The free yearly physical in Obamacare brought a lot more people into the system. That, it could handle. Nursing is the big key but it takes years to become a nurse and it’s a tightrope - one mistake or unexpected event and you can get flushed out. I know several stories of people in nursing school right near the end and they lost transportation or needed work and they didn’t finish.

milestogo

(16,829 posts)
6. The Chinese put together 2 new hospitals within a matter of days.
Sat Jan 8, 2022, 01:14 PM
Jan 2022

Amid surging cases of COVID-19, China built two hospitals in the pandemic's epicenter, Wuhan, in under two weeks to isolate and treat COVID-19 patients. Consisting largely of prefabricated rooms and components, the two-story structures were dubbed "instant hospitals."

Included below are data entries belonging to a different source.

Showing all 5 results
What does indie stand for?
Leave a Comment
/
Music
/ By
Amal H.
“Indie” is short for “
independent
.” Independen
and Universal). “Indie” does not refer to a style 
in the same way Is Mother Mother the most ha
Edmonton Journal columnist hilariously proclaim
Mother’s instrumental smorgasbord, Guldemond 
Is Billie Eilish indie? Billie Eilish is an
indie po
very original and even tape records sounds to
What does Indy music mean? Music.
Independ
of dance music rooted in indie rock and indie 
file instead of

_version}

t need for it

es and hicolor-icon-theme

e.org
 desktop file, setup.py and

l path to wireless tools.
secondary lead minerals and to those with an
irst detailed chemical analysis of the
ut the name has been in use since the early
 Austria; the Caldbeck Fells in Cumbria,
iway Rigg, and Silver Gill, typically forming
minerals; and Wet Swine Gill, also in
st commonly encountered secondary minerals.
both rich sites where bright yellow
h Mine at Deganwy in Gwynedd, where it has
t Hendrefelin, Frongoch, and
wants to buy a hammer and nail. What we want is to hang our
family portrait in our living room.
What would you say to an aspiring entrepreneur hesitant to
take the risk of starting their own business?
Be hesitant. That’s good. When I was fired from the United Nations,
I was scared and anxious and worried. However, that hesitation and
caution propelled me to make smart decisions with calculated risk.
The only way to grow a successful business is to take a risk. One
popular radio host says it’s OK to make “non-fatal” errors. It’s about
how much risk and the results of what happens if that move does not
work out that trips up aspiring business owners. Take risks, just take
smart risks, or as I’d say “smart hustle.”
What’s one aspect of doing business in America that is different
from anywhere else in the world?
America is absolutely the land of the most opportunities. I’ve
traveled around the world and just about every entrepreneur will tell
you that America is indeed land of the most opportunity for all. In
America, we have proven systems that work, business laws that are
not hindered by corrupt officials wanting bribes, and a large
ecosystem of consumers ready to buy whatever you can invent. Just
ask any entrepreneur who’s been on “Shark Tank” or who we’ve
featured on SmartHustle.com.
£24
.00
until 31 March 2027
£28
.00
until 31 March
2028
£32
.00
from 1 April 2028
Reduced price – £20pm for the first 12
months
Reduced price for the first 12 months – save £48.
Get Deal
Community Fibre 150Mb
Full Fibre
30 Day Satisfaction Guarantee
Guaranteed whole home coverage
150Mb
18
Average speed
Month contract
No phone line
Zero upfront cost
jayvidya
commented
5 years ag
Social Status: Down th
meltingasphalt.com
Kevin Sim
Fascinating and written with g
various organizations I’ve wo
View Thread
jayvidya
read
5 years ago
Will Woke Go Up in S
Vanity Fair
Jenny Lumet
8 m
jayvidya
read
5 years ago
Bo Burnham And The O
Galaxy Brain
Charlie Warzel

https://www.npr.org/sections/goatsandsoda/2020/09/10/909688913/whatever-happened-to-the-instant-hospitals-built-in-wuhan-for-covid-19-patients

Demsrule86

(68,552 posts)
7. We have a 50 50 congress people. We could pass BBB without paid leave or the child tax credit and
Sat Jan 8, 2022, 01:21 PM
Jan 2022

fix the Medicaid issue in states that did not vote for expansion which would help everyone. We would also get paid pre-k as well as other really good things.

stopdiggin

(11,296 posts)
10. our healthcare 'infrastructure'
Sat Jan 8, 2022, 01:34 PM
Jan 2022

is largely in the private for profit sector. I'm not sure how on board I am with pumping a lot of money into our Catholic hospital systems. Expanding personal coverage, government funded systems and clinics - that all makes sense. But bolstering people that are then in turn refusing medical services because of their belief systems - turning away ambulances from emergency rooms, or discharging patients on to skid row streets? No thanks!

milestogo

(16,829 posts)
13. The point is to bolster a system that cannot handle the current patient load because of the pandemic
Sat Jan 8, 2022, 01:45 PM
Jan 2022

I know someone whose cancer surgery is being delayed because the hospital does not have enough open beds. There are lots of people in this situation.

stopdiggin

(11,296 posts)
14. I understood the point.
Sat Jan 8, 2022, 01:53 PM
Jan 2022

And I'll stick with mine. I'm not sure if I want to be plowing government money into institutions that are unaccountable - and sometimes acting counter, and with prejudice, to my own beliefs and ethics.

Give me a government run system (w/ some controls and accountability) - and my answer becomes quite different.

Bayard

(22,061 posts)
11. Isn't some of this in the Build Back Better plan?
Sat Jan 8, 2022, 01:43 PM
Jan 2022

I'd like to see more doctors AND nurses get a nearly free ride through school where they are required to spend a certain amount of their early career in areas that desperately need their skills. My ex used to work for Univ. or Louisville. He said if you went into the locker rooms of the med school, you didn't see posters of the Peace Corp, etc. You saw ones of ski resorts and luxury autos.

We could also loosen the requirements for personnel coming in from other countries, Cuba, for instance.

 

Klaralven

(7,510 posts)
15. We should be reducing the need for healthcare infrastructure
Sat Jan 8, 2022, 02:14 PM
Jan 2022

Through vaccines, antiviral drugs, better neonatal care, fewer preterm births, less disease from poor health habits, less drug addiction, etc.

Autumn

(45,056 posts)
16. Stop it! That just makes too much sense. Have you forgotten we have a bloted miltary that
Sat Jan 8, 2022, 02:29 PM
Jan 2022

needs to piss away a shit ton of money?